Efficient people are always busy. But when you ask them what they have accomplished during their day, they don’t have much to say.
That’s why I like to start by putting down in a paper my priority list. I try to not write more than 5 points, and when I am done I ask myself: If I manage to accomplish all these 5 things, will I get closer to achieve my goals? If I hesitate with any of them, I cut it from the list. If you end up with just 1 priority you should probably review your goals.
The second part of my daily plan is focused on my email.
Most people lose all their morning dragged in emails that doesn’t add anything to their goals. The problem with email is that 90% of it is about other people’s agenda. Your inbox is flooded with emails from people who need your help to achieve their objective, not yours.
So write down on the paper “email” and divide it in “Awaiting response” and “To Reach out”.
In the awaiting side, just list the people who owe you a response for something related to your goals. If it’s not related to your goals, it doesn’t matter. In the other side you should do the same, but this time focusing on who you need to contact to help you achieve your objectives.
Ignore all other emails. Ignore all of them. Not even open them for now. Even better, send them to a folder named “answer when possible” or “later” and just deal with it once a week. Most people will find a way of solving their problems without your help, and you will realize that they will give more value to your time.
I then pass to my daily activities. Beware: Activities are a bit different from tasks. Activities are more like “Learning X”, “Promoting my Business”, Exercise”, “Reading a Book”, “Email”, etc.

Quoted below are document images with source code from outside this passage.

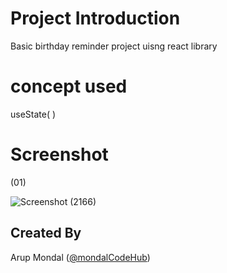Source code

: # Project Introduction
 Basic birthday reminder project uisng react library
 
# concept used
 
 useState( )
 
# Screenshot
(01) 

 
![Screenshot (2166)](https://user-images.githubusercontent.com/88100576/202891006-da2b99d9-1abb-4d89-bbd6-0b9a4fee4ff6.png)
## Created By
Arup Mondal ([@mondalCodeHub](https://www.github.com/mondalCodeHub))
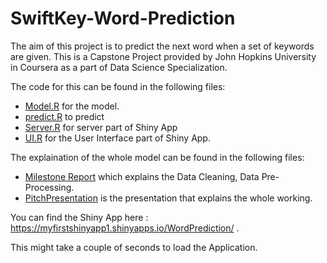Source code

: # SwiftKey-Word-Prediction
The aim of this project is to predict the next word when a set of keywords are given. This is a Capstone Project provided by John Hopkins University in Coursera as a part of Data Science Specialization. 

The code for this can be found in the following files:
* [Model.R](https://github.com/teja876/SwiftKey-Word-Prediction/blob/master/Model.R) for the model.
* [predict.R](https://github.com/teja876/SwiftKey-Word-Prediction/blob/master/predict.R) to predict
* [Server.R](https://github.com/teja876/SwiftKey-Word-Prediction/blob/master/server.R) for server part of Shiny App
* [UI.R](https://github.com/teja876/SwiftKey-Word-Prediction/blob/master/ui.R) for the User Interface part of Shiny App.

The explaination of the whole model can be found in the following files:
* [Milestone Report](http://rpubs.com/SaiTeja/Milestone_Report) which explains the Data Cleaning, Data Pre-Processing.
* [PitchPresentation](http://rpubs.com/SaiTeja/WordPrediction) is the presentation that explains the whole working.

You can find the Shiny App here : https://myfirstshinyapp1.shinyapps.io/WordPrediction/ .

This might take a couple of seconds to load the Application.
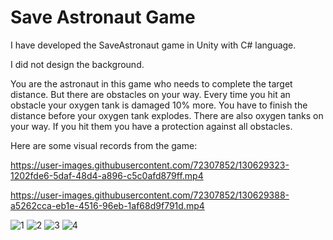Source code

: # Save Astronaut Game

 I have developed the SaveAstronaut game in Unity with C# language. 

I did not design the background.

You are the astronaut in this game who needs to complete the target distance. But there are obstacles on your way. Every time you hit an obstacle your oxygen tank is damaged 10% more. You have to finish the distance before your oxygen tank explodes. There are also oxygen tanks on your way. If you hit them you have a protection against all obstacles.

Here are some visual records from the game:

https://user-images.githubusercontent.com/72307852/130629323-1202fde6-5daf-48d4-a896-c5c0afd879ff.mp4

https://user-images.githubusercontent.com/72307852/130629388-a5262cca-eb1e-4516-96eb-1af68d9f791d.mp4

![1](https://user-images.githubusercontent.com/72307852/130629336-472ab25b-1c8a-4e9d-bbde-d2256dacee13.jpg)
![2](https://user-images.githubusercontent.com/72307852/130629355-1bcfc118-b69e-41e7-b3b8-ebfd8f2913e1.jpg)
![3](https://user-images.githubusercontent.com/72307852/130629368-5abde81f-cfc9-4ca9-8598-97c42ee6aaae.jpg)
![4](https://user-images.githubusercontent.com/72307852/130629381-8d9f9069-ddcb-485c-ae07-ae89f88142b3.jpg)
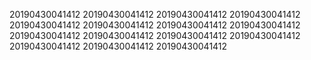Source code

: 20190430041412
20190430041412
20190430041412
20190430041412
20190430041412
20190430041412
20190430041412
20190430041412
20190430041412
20190430041412
20190430041412
20190430041412
20190430041412
20190430041412
20190430041412
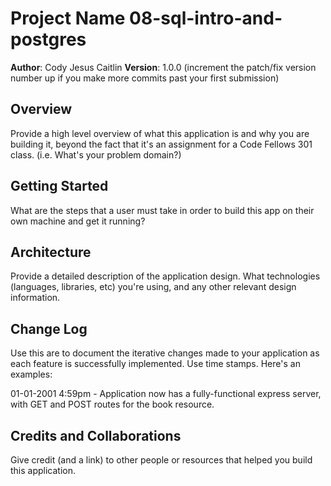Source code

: # Project Name 08-sql-intro-and-postgres

**Author**: Cody Jesus Caitlin
**Version**: 1.0.0 (increment the patch/fix version number up if you make more commits past your first submission)

## Overview
 Provide a high level overview of what this application is and why you are building it, beyond the fact that it's an assignment for a Code Fellows 301 class. (i.e. What's your problem domain?) 

## Getting Started
 What are the steps that a user must take in order to build this app on their own machine and get it running? 

## Architecture
 Provide a detailed description of the application design. What technologies (languages, libraries, etc) you're using, and any other relevant design information. 

## Change Log
 Use this are to document the iterative changes made to your application as each feature is successfully implemented. Use time stamps. Here's an examples:

01-01-2001 4:59pm - Application now has a fully-functional express server, with GET and POST routes for the book resource.

## Credits and Collaborations
 Give credit (and a link) to other people or resources that helped you build this application.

The idea is to divide my day in chunks so I can concentrate 25 to 50 minutes in each activity, take breaks and balance my focus between activities which needs a high level of concentration and more relaxing activities, so I can also let my diffuse mode  step in.
One psychology trick I like to use is to put in big capital letters the “QUITTING TIME”. This helps me to keep concentrated on getting things done and actually work on most activities listed. It’s obvious that you have to take your quitting time seriously to make it work. If you decide that 18:00 is your quitting time, then stop working when you reach this time. Maybe take an appointment with someone at that time so you don’t have an excuse to keep working.
It usually takes 2 hours or more to go through all these routines. That’s also why it’s important to wake up early. People are obsessed about time management. I am more interested in energy management. If you sleep less than 7 hours, it’s going to be difficult to manage your energy. So sleep well and wake up around 6 / 7 am.
Hope these ideas can inspire some of you to become more effective and achieve your goals.